A few decisions made repeatedly:

  • Services-first. Views are thin shells that parse the request, call a service function, render a template. Most logic lives in apps/<app>/services.py.
  • Household-scoped managers. Every domain model has a HouseholdScopedManager as objects and an AllTenantsManager as all_tenants. Default reads scope automatically.
  • Stub modes for external APIs.
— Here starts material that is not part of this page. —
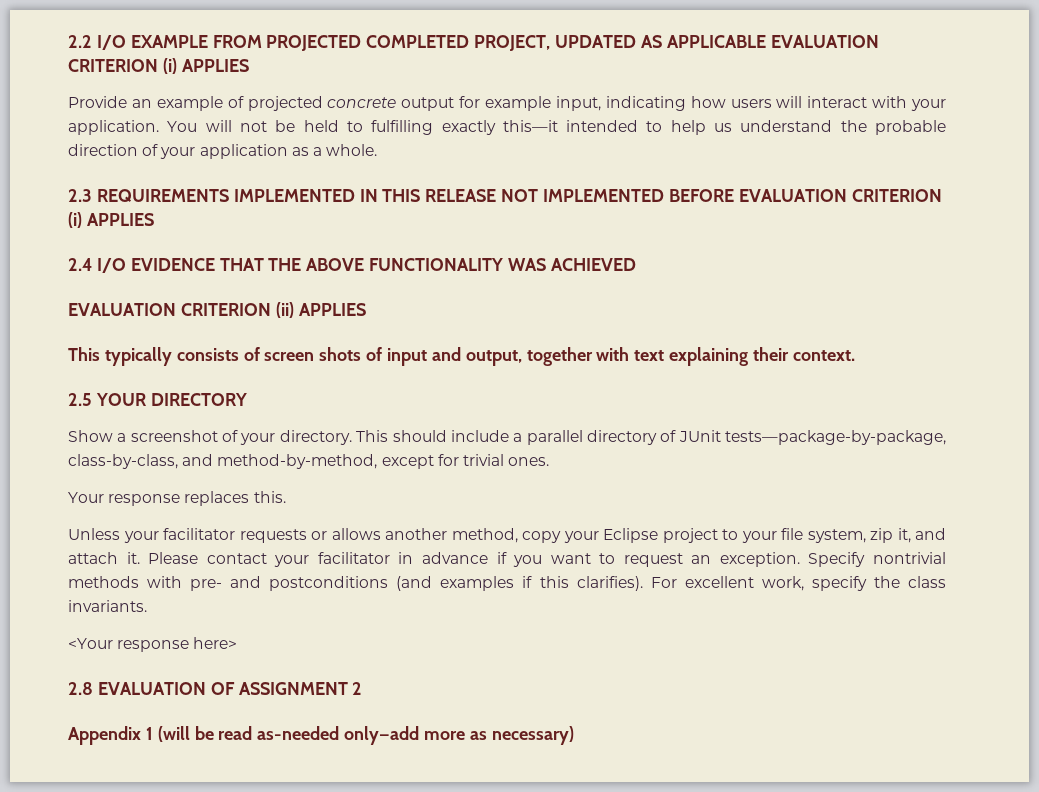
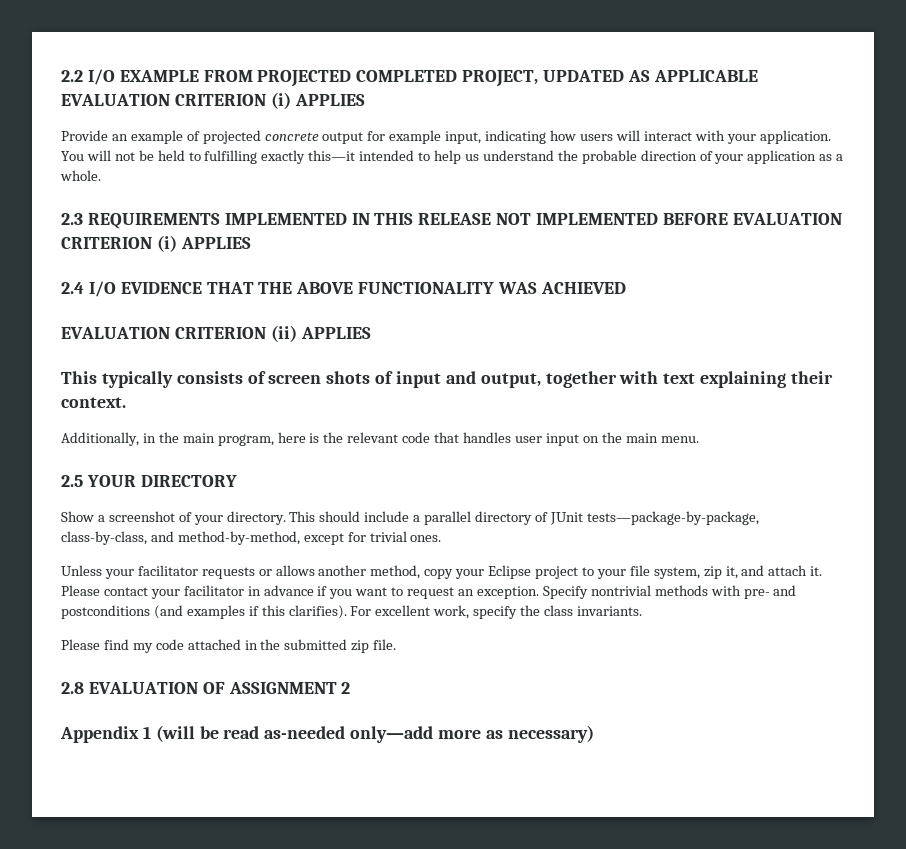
(855, 355) none -> [61,432,699,446] // Additionally, in the main program, here is the relevant code that handles user input on the main menu.
[68,491,286,506] // Your response replaces this. -> (442, 538) none
[68,637,238,652] <Your response here> -> [61,639,397,653] Please find my code attached in the submitted zip file.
Classifier, vehicle lookup, and (planned) email-in all support a mock / stub mode toggled by an env var so dev and CI run without keys.
  • Static template checks. We have CI tests for multi-line {# #} Django comments (which silently leak as text) and cross-file id class drift (which OOB swaps used to silently overwrite).
  • Atomic commits, conventional messages. PR titles are short; bodies explain the why. CHANGELOG.md gets a dated entry per merged PR.
  • Tests before code. Most slices are TDD: write a failing test, watch it go red, write just enough code to go green, refactor.